(Recorded data Opens)
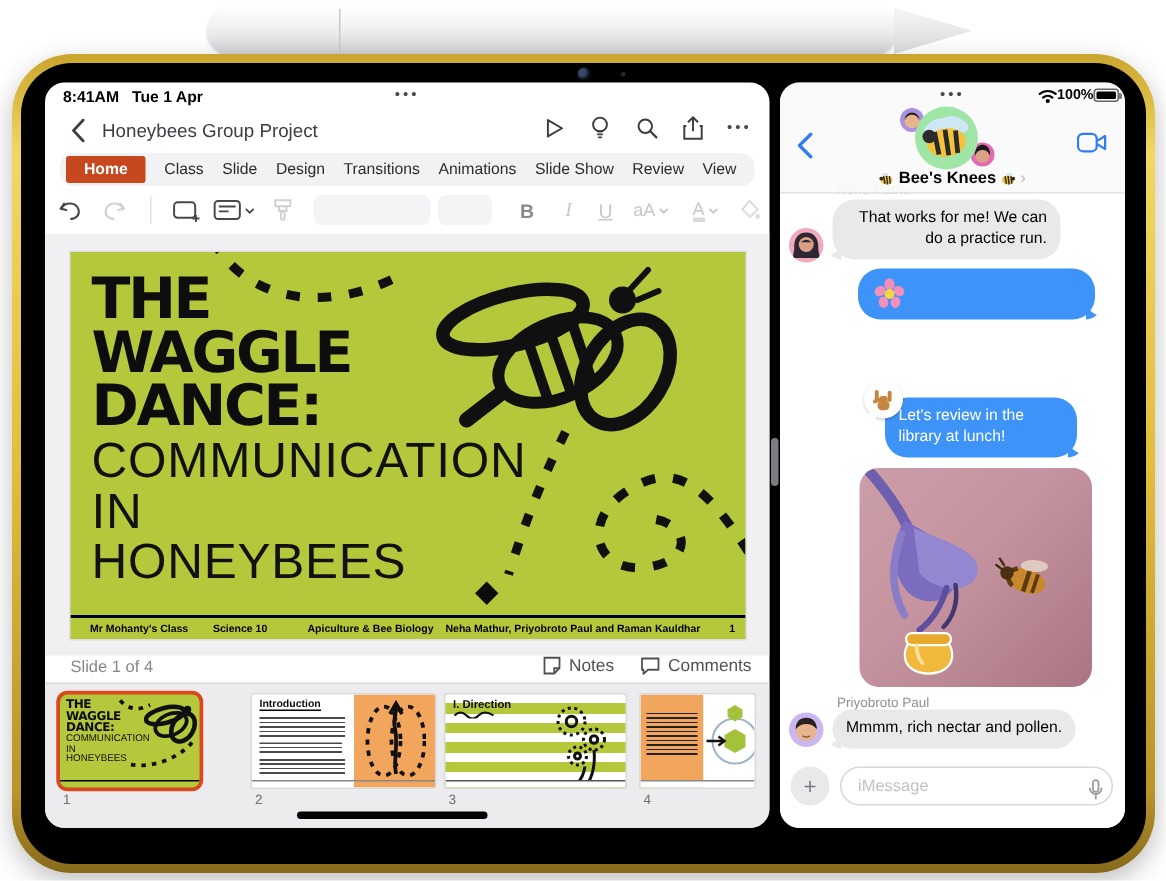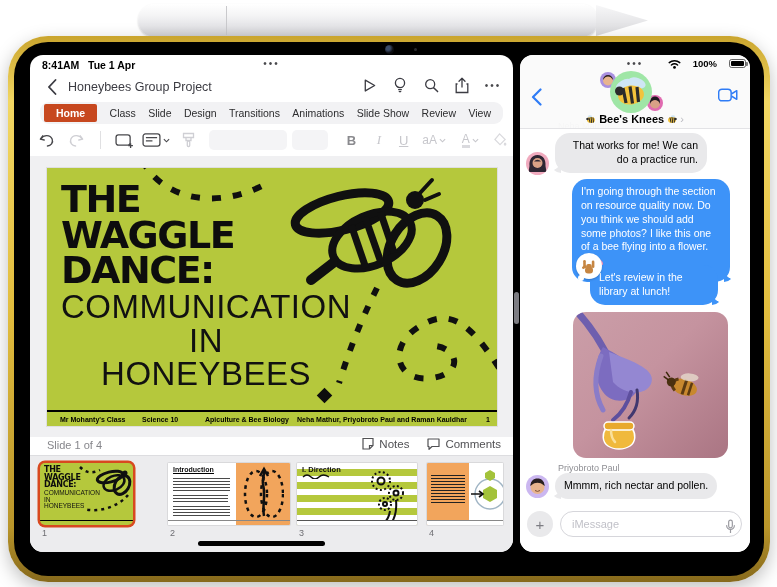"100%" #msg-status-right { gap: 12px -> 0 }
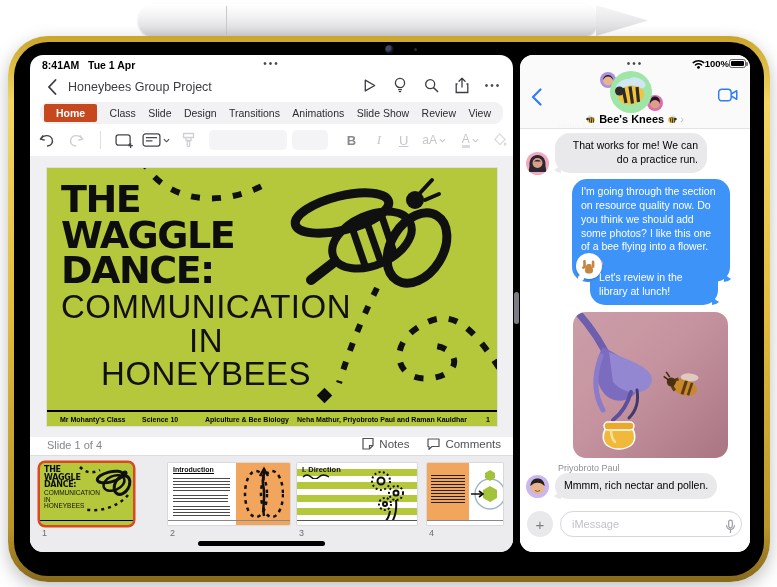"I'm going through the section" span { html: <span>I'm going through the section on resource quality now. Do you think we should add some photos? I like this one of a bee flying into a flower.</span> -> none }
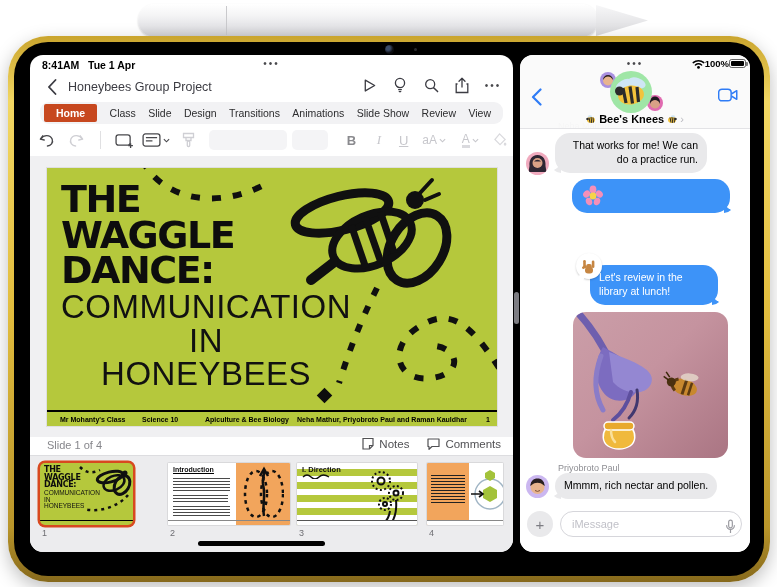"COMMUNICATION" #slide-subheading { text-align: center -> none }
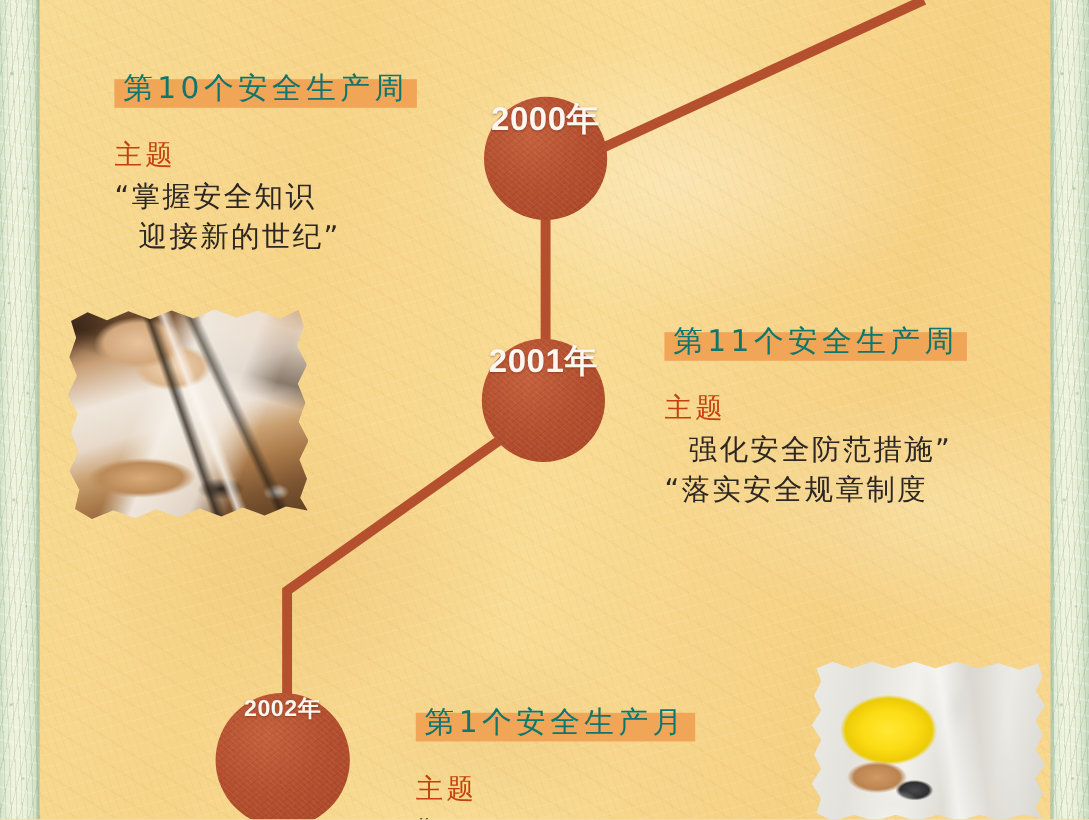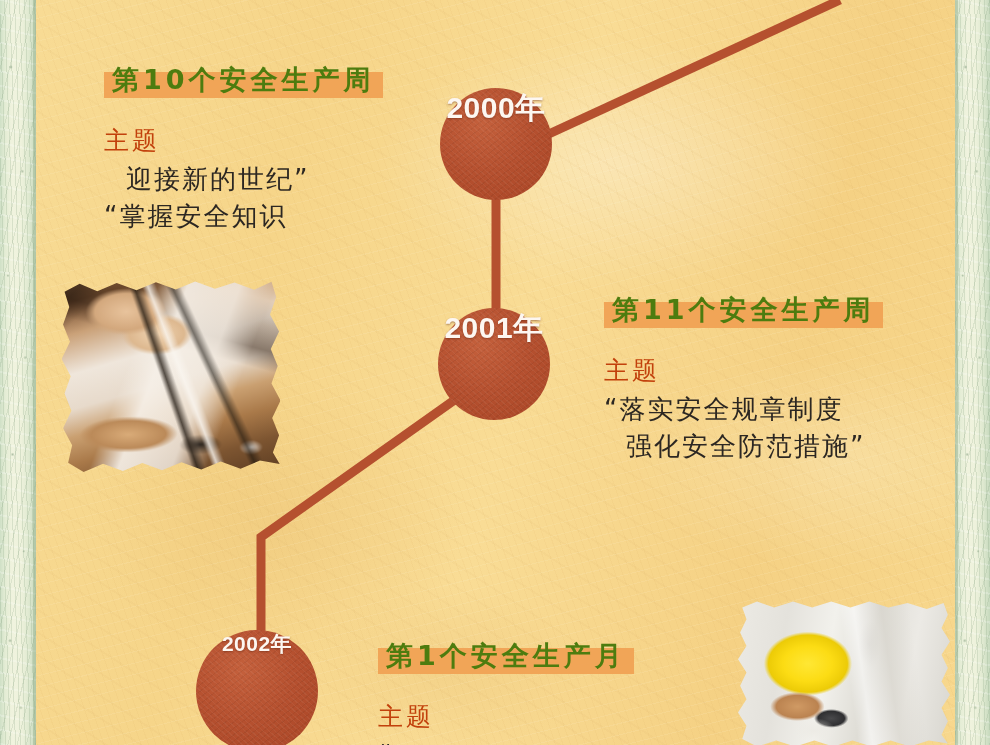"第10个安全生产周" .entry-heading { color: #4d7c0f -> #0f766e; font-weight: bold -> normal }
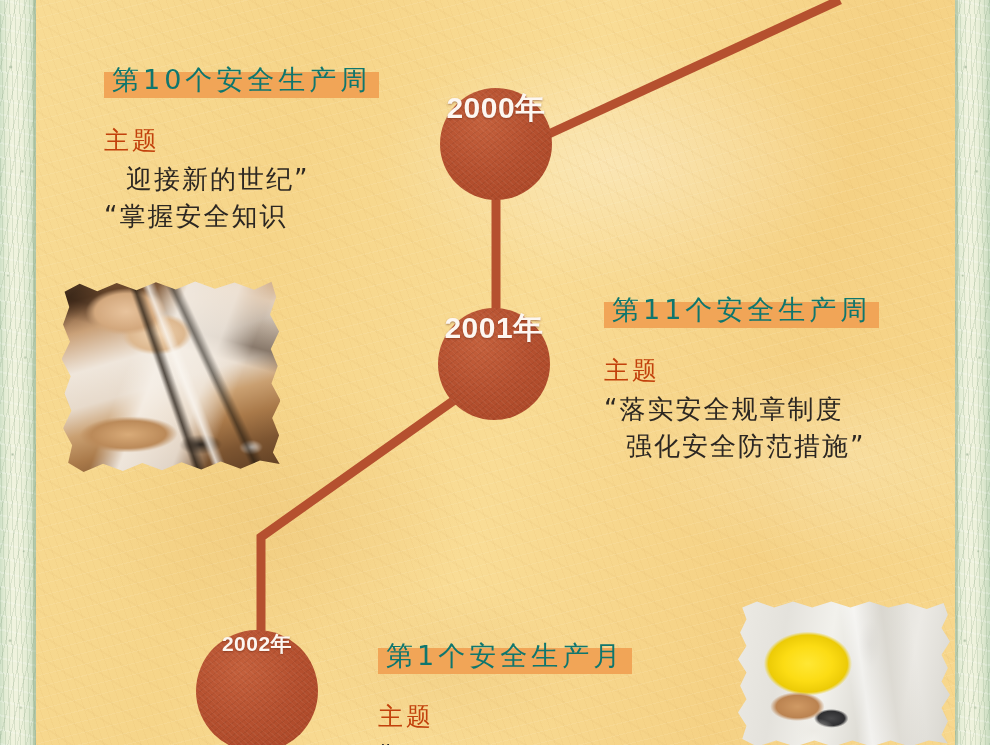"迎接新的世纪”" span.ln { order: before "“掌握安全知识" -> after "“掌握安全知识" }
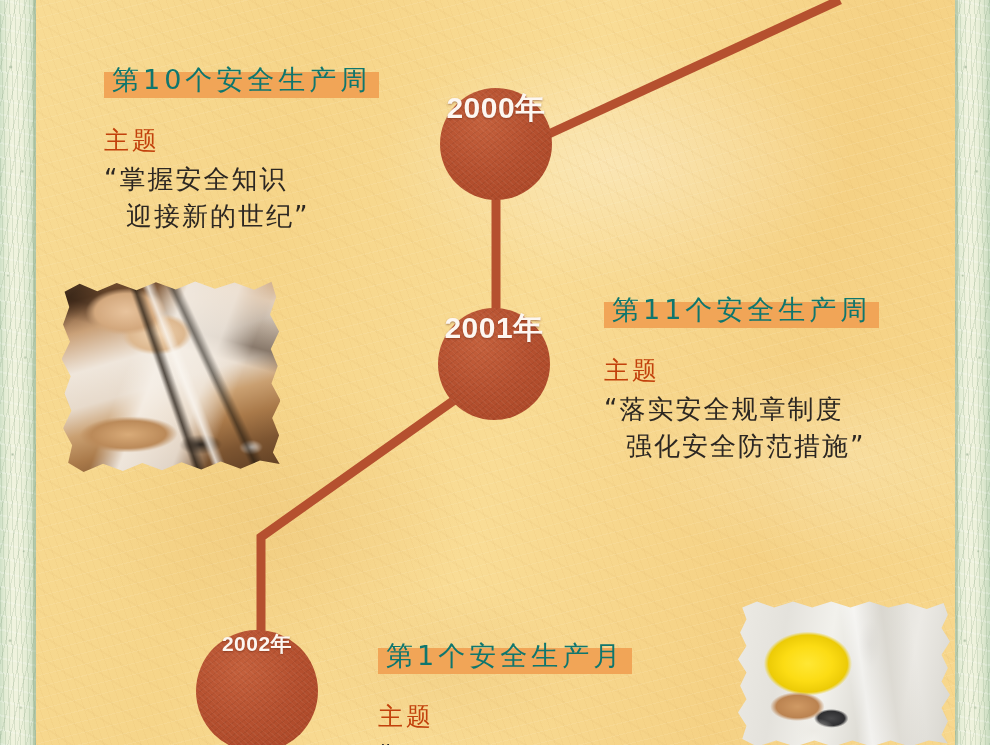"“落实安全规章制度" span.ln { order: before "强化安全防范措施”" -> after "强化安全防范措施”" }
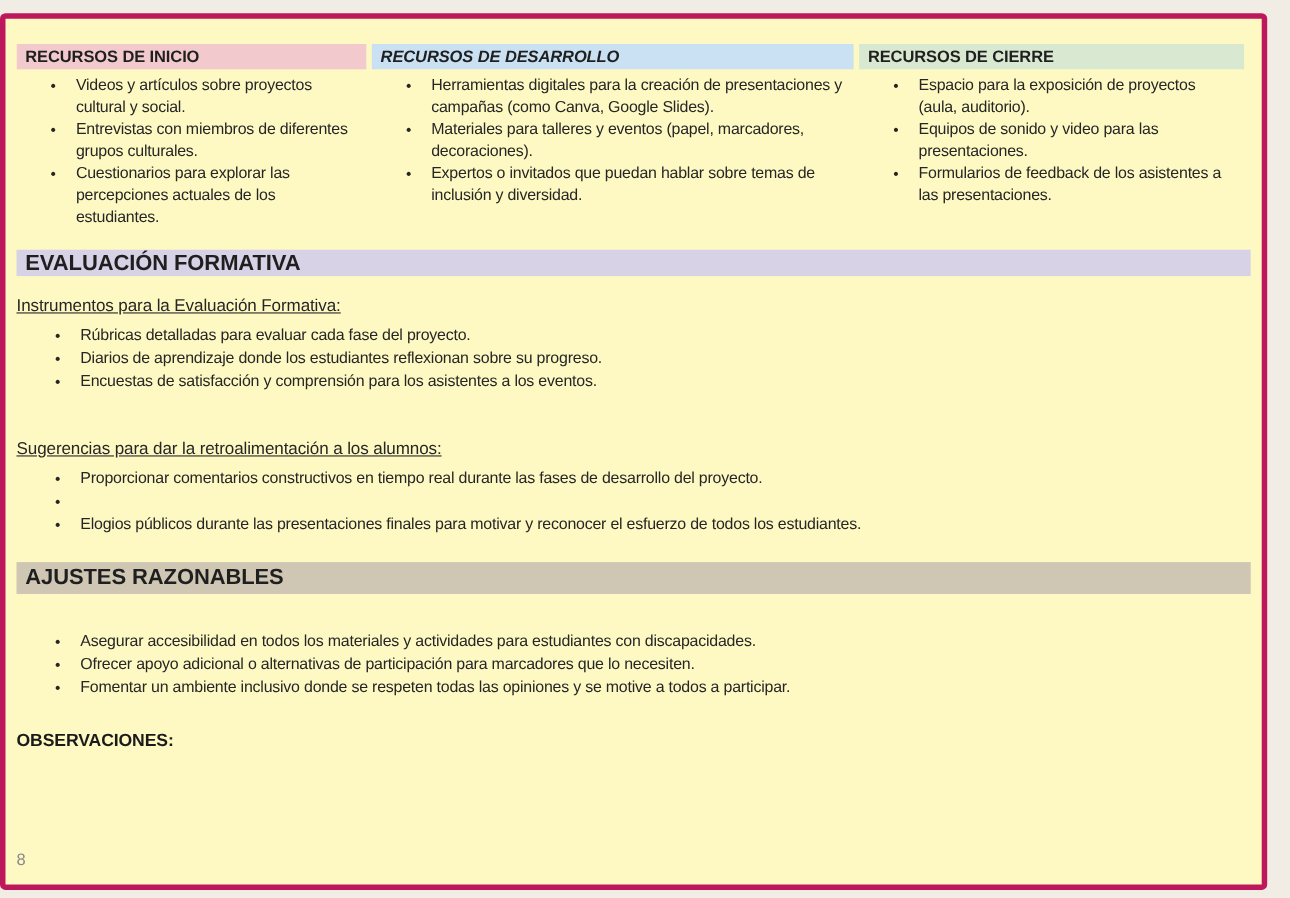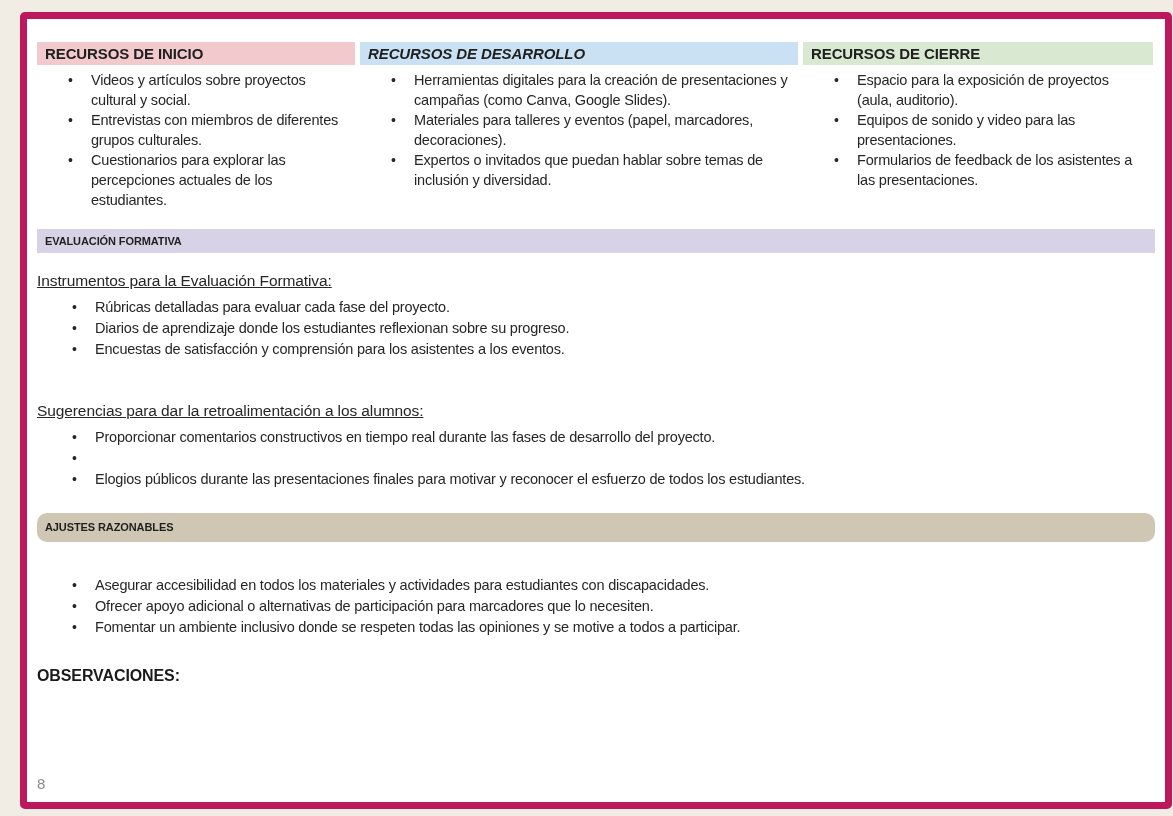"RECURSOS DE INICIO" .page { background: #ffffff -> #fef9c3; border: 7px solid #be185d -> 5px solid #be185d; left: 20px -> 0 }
(Recorded data Closes)
Only the lines from the one containing "text-align: center ->" through the final line of the entries belong in the copy, both ends included. Pictures stay out.

"COMMUNICATION" #slide-subheading { text-align: center -> none }
"第10个安全生产周" .entry-heading { color: #4d7c0f -> #0f766e; font-weight: bold -> normal }
"迎接新的世纪”" span.ln { order: before "“掌握安全知识" -> after "“掌握安全知识" }
"“落实安全规章制度" span.ln { order: before "强化安全防范措施”" -> after "强化安全防范措施”" }
"RECURSOS DE INICIO" .page { background: #ffffff -> #fef9c3; border: 7px solid #be185d -> 5px solid #be185d; left: 20px -> 0 }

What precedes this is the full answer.